# [WHAT YOU SHOULD DO]
If pictures appear in the lines below, skip them and copy exactly the lines from the one containing "завантаження інсталятора, його" through the one containing "總結來說，數據分析在物聯網的支持下，促進了製造業在效率、", and nothing else.

# [MATERIAL TO PROCESS]

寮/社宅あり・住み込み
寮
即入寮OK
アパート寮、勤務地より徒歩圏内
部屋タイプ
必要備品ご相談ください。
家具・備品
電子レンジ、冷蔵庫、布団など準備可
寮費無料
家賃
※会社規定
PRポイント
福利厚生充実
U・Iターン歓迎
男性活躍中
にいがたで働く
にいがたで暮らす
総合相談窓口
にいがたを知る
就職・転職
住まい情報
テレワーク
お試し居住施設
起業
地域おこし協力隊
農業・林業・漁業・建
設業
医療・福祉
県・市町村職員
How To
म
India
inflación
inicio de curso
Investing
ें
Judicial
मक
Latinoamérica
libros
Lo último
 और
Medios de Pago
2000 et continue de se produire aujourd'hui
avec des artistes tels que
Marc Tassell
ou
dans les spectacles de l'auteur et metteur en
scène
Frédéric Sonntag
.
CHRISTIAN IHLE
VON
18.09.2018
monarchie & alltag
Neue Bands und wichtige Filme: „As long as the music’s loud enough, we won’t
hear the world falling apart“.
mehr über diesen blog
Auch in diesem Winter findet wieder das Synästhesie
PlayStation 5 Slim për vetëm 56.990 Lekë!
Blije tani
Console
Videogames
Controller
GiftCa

==

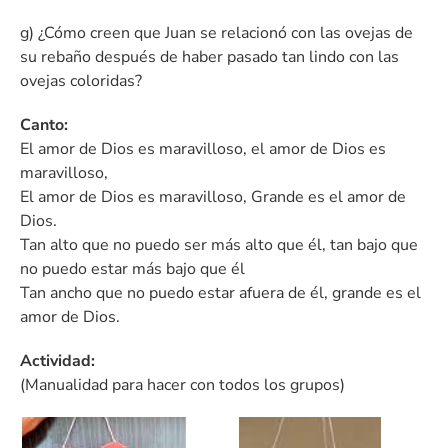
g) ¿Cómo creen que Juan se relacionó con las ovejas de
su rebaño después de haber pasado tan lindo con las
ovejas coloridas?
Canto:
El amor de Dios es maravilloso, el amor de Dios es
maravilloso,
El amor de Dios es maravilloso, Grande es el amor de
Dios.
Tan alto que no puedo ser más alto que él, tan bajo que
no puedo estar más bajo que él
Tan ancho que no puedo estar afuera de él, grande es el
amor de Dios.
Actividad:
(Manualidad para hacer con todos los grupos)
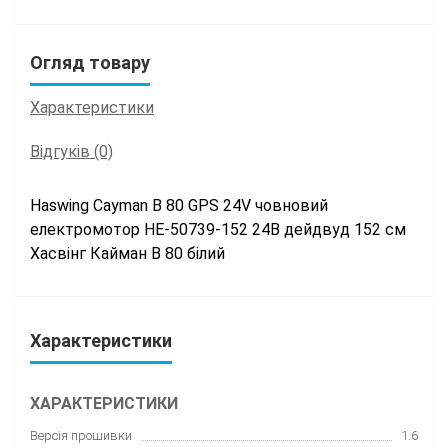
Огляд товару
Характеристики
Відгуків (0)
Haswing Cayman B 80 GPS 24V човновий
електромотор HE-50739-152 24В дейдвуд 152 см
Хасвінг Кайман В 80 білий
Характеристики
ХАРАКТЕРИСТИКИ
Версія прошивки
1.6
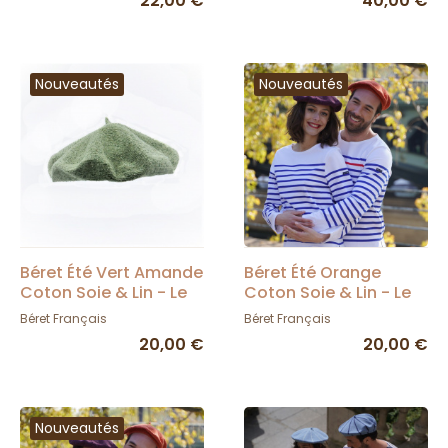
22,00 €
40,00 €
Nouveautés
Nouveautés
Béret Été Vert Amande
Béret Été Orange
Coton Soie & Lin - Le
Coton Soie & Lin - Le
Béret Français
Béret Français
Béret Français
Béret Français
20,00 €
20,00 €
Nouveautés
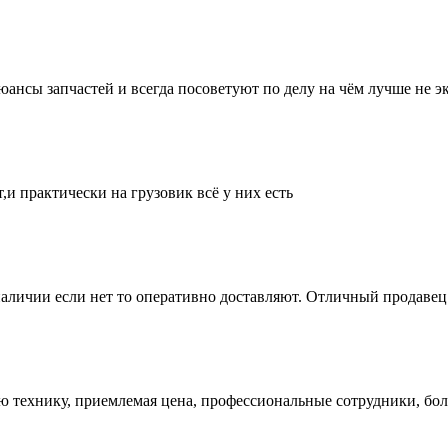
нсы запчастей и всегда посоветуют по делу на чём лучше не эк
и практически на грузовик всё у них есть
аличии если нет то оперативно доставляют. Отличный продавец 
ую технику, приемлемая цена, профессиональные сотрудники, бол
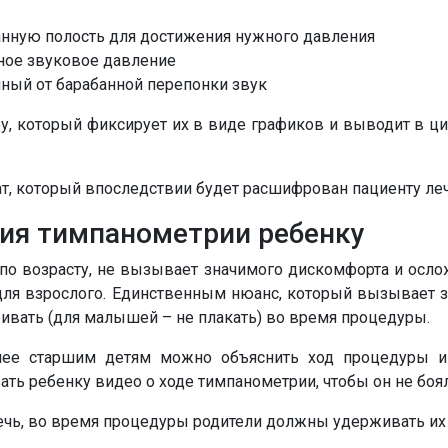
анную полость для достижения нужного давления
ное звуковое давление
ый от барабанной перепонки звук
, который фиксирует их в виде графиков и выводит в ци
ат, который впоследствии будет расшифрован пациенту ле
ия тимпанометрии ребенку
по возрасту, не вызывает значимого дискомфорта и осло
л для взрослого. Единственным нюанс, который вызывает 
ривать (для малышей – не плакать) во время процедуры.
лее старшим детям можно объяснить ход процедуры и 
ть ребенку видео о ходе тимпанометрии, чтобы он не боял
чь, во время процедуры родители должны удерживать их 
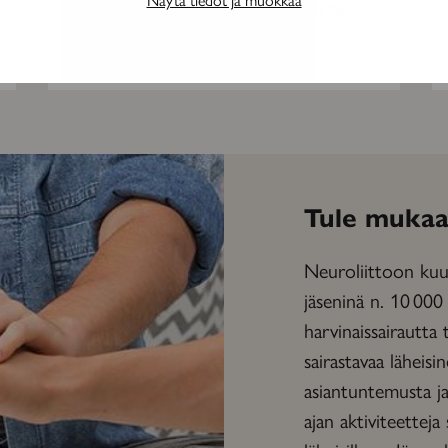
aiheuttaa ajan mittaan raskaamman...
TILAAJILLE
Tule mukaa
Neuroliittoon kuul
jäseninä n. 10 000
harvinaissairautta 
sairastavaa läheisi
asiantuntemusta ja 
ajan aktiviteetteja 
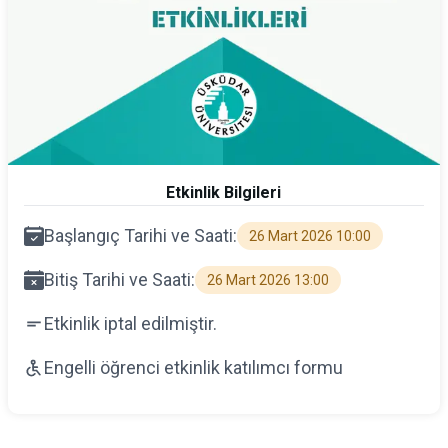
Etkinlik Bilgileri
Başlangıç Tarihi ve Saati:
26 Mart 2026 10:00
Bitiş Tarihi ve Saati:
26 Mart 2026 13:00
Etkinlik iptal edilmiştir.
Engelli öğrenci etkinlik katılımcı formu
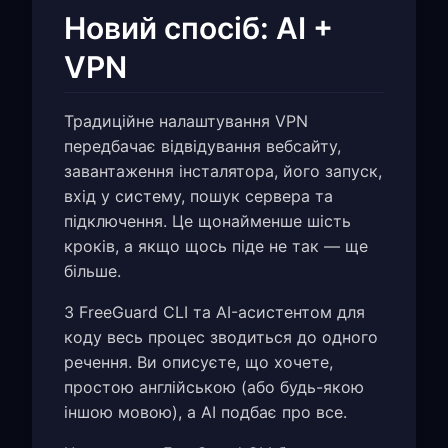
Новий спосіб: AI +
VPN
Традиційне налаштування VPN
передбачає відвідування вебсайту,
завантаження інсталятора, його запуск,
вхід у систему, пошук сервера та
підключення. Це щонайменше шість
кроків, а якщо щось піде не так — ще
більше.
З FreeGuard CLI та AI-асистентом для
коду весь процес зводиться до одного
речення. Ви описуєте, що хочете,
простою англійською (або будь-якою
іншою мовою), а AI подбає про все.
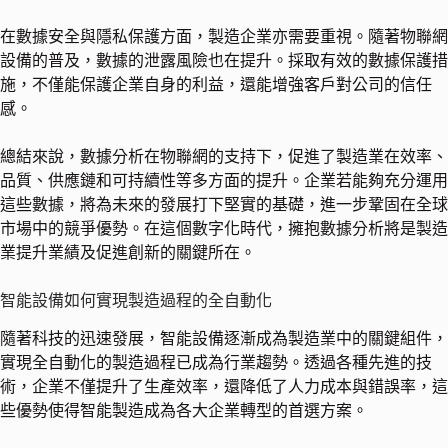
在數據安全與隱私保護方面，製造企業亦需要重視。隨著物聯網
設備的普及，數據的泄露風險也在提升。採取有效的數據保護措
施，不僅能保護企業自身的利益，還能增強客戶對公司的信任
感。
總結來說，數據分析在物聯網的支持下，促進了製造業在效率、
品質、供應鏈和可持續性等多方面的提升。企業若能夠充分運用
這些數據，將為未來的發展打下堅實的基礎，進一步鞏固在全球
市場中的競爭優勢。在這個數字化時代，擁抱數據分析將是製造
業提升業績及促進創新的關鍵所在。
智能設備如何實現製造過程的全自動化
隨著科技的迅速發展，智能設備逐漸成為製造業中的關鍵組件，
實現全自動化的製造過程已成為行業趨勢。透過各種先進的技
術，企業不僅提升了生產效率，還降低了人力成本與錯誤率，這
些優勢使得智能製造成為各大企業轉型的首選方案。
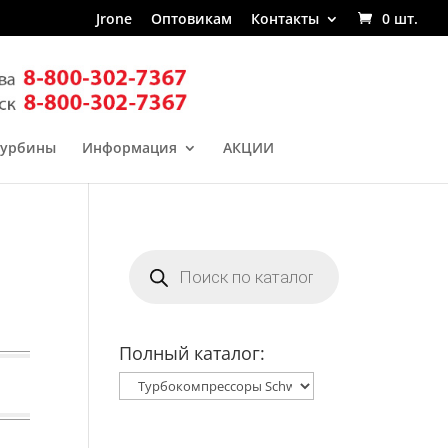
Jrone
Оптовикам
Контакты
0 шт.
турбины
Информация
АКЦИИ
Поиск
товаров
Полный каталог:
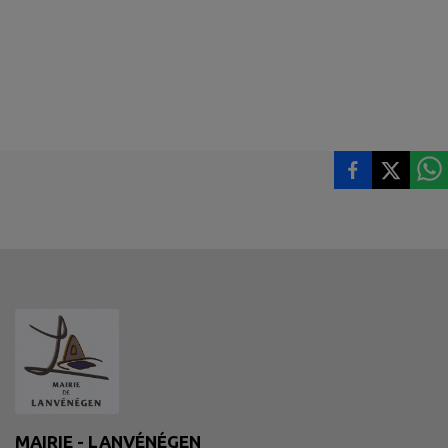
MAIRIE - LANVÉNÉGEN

---

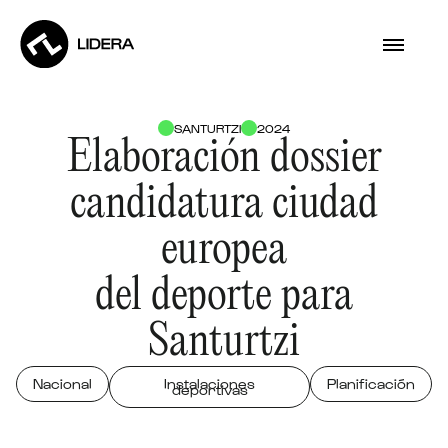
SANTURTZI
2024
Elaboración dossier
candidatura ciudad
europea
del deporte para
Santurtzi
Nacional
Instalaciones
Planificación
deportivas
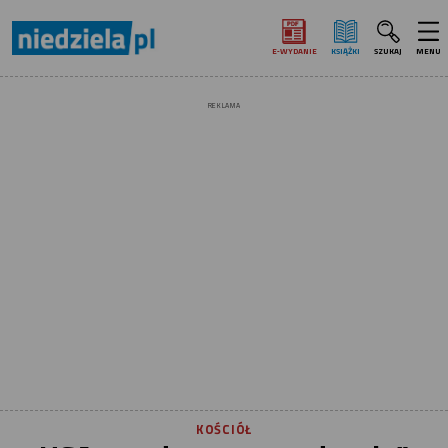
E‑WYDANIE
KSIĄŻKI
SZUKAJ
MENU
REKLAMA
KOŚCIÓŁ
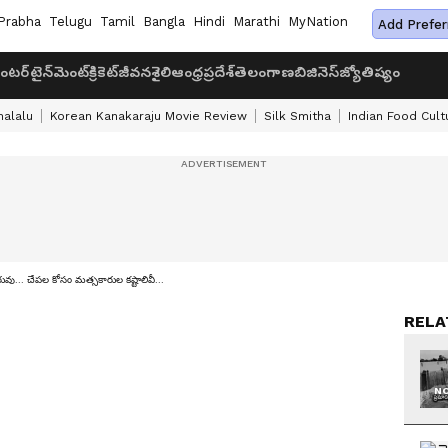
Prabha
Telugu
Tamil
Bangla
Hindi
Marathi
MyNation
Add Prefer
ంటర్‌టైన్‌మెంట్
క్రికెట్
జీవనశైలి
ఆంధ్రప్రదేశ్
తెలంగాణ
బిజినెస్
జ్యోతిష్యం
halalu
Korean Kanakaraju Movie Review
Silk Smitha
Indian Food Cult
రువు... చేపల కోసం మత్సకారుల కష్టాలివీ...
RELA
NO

# [ANSWER FOR THE TASK]
завантаження інсталятора, його запуск,
вхід у систему, пошук сервера та
підключення. Це щонайменше шість
кроків, а якщо щось піде не так — ще
більше.
З FreeGuard CLI та AI-асистентом для
коду весь процес зводиться до одного
речення. Ви описуєте, що хочете,
простою англійською (або будь-якою
іншою мовою), а AI подбає про все.
在數據安全與隱私保護方面，製造企業亦需要重視。隨著物聯網
設備的普及，數據的泄露風險也在提升。採取有效的數據保護措
施，不僅能保護企業自身的利益，還能增強客戶對公司的信任
感。
總結來說，數據分析在物聯網的支持下，促進了製造業在效率、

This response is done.